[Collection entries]
↓

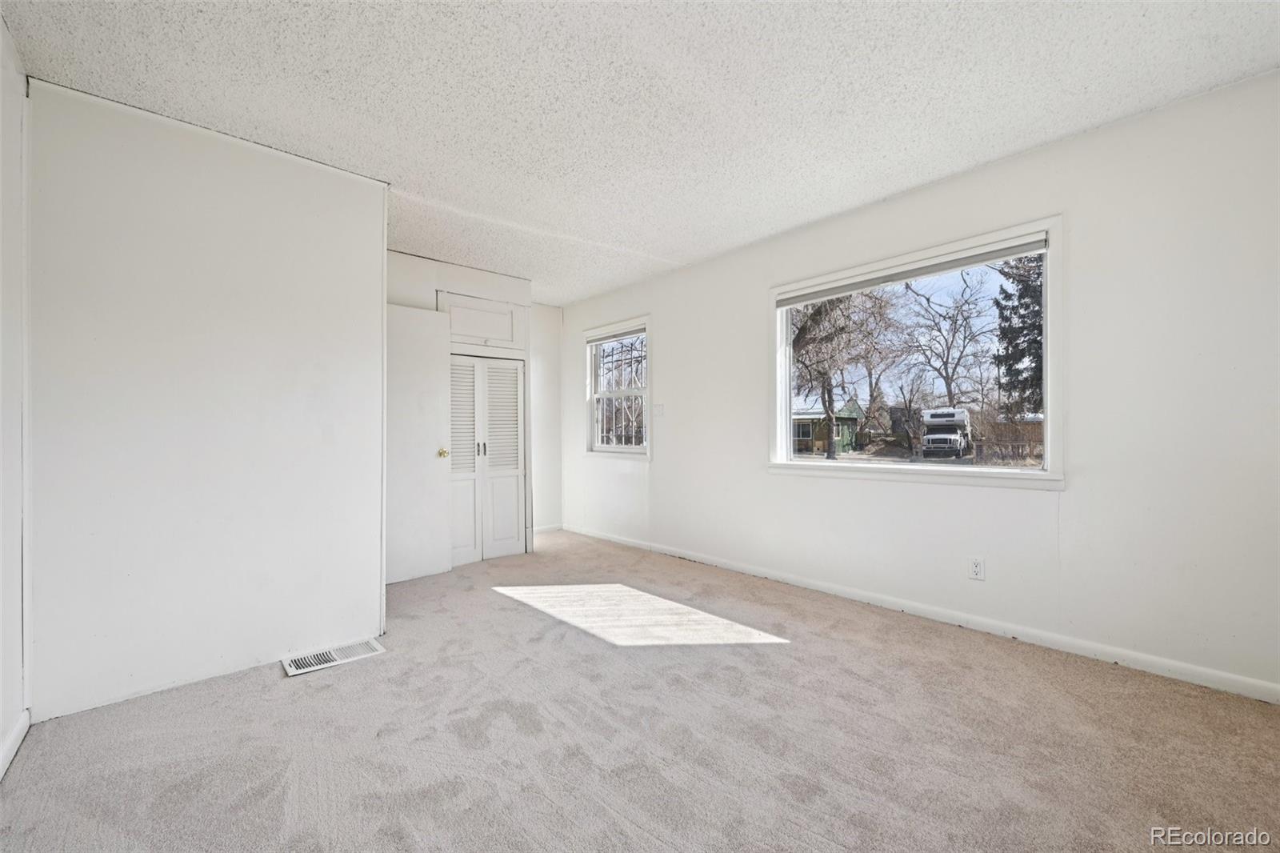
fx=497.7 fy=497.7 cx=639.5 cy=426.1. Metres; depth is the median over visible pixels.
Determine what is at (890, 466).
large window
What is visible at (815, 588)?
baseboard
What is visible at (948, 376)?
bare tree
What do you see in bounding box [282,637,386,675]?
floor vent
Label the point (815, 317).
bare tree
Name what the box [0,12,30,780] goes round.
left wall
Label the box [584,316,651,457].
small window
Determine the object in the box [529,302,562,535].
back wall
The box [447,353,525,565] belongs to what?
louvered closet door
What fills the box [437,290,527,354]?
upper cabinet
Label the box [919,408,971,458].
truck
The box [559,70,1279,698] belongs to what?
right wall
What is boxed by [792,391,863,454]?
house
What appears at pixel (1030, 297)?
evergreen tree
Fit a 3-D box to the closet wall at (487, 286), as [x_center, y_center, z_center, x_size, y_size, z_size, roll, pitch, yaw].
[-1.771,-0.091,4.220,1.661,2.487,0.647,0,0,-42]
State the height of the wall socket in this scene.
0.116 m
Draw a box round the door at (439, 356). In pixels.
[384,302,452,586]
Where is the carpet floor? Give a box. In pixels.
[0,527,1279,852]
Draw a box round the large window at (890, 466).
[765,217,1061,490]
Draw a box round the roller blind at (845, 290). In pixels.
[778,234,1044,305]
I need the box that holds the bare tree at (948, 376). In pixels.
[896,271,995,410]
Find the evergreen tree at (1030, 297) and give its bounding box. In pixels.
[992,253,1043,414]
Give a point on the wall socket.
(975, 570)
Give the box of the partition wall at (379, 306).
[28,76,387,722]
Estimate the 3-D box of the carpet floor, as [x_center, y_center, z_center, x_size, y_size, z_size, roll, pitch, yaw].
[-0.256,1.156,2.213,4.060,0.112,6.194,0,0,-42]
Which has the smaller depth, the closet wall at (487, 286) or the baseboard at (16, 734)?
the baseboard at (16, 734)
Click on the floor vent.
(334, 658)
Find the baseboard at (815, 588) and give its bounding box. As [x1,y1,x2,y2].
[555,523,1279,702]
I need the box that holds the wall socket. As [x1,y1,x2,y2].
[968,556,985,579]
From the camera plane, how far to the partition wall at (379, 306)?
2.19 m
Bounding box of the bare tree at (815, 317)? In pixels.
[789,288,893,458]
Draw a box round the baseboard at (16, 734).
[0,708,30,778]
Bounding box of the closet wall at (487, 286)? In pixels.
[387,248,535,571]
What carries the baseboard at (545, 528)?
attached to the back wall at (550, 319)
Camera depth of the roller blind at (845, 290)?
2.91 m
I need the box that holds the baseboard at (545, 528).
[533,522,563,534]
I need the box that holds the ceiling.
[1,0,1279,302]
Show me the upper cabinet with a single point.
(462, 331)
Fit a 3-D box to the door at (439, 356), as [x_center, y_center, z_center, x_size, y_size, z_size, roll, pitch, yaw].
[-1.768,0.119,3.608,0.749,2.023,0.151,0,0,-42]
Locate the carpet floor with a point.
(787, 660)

↑

▸ WORK REQUEST
When you reach a picture in the records above, pass over it and transcribe the rest exactly.

▸ PROBLEM SOLUTION
fx=497.7 fy=497.7 cx=639.5 cy=426.1. Metres; depth is the median over visible pixels.
Determine what is at (890, 466).
large window
What is visible at (815, 588)?
baseboard
What is visible at (948, 376)?
bare tree
What do you see in bounding box [282,637,386,675]?
floor vent
Label the point (815, 317).
bare tree
Name what the box [0,12,30,780] goes round.
left wall
Label the box [584,316,651,457].
small window
Determine the object in the box [529,302,562,535].
back wall
The box [447,353,525,565] belongs to what?
louvered closet door
What fills the box [437,290,527,354]?
upper cabinet
Label the box [919,408,971,458].
truck
The box [559,70,1279,698] belongs to what?
right wall
What is boxed by [792,391,863,454]?
house
What appears at pixel (1030, 297)?
evergreen tree
Fit a 3-D box to the closet wall at (487, 286), as [x_center, y_center, z_center, x_size, y_size, z_size, roll, pitch, yaw].
[-1.771,-0.091,4.220,1.661,2.487,0.647,0,0,-42]
State the height of the wall socket in this scene.
0.116 m
Draw a box round the door at (439, 356). In pixels.
[384,302,452,586]
Where is the carpet floor? Give a box. In pixels.
[0,527,1279,852]
Draw a box round the large window at (890, 466).
[765,217,1061,490]
Draw a box round the roller blind at (845, 290). In pixels.
[778,234,1044,305]
I need the box that holds the bare tree at (948, 376). In pixels.
[896,271,995,410]
Find the evergreen tree at (1030, 297) and give its bounding box. In pixels.
[992,253,1043,414]
Give a point on the wall socket.
(975, 570)
Give the box of the partition wall at (379, 306).
[28,76,387,722]
Estimate the 3-D box of the carpet floor, as [x_center, y_center, z_center, x_size, y_size, z_size, roll, pitch, yaw].
[-0.256,1.156,2.213,4.060,0.112,6.194,0,0,-42]
Which has the smaller depth, the closet wall at (487, 286) or the baseboard at (16, 734)?
the baseboard at (16, 734)
Click on the floor vent.
(334, 658)
Find the baseboard at (815, 588) and give its bounding box. As [x1,y1,x2,y2].
[555,523,1279,702]
I need the box that holds the wall socket. As [x1,y1,x2,y2].
[968,556,985,579]
From the camera plane, how far to the partition wall at (379, 306)?
2.19 m
Bounding box of the bare tree at (815, 317)? In pixels.
[789,288,893,458]
Draw a box round the baseboard at (16, 734).
[0,708,30,778]
Bounding box of the closet wall at (487, 286)? In pixels.
[387,248,535,571]
What carries the baseboard at (545, 528)?
attached to the back wall at (550, 319)
Camera depth of the roller blind at (845, 290)?
2.91 m
I need the box that holds the baseboard at (545, 528).
[533,522,563,534]
I need the box that holds the ceiling.
[1,0,1279,302]
Show me the upper cabinet with a single point.
(462, 331)
Fit a 3-D box to the door at (439, 356), as [x_center, y_center, z_center, x_size, y_size, z_size, roll, pitch, yaw].
[-1.768,0.119,3.608,0.749,2.023,0.151,0,0,-42]
Locate the carpet floor with a point.
(787, 660)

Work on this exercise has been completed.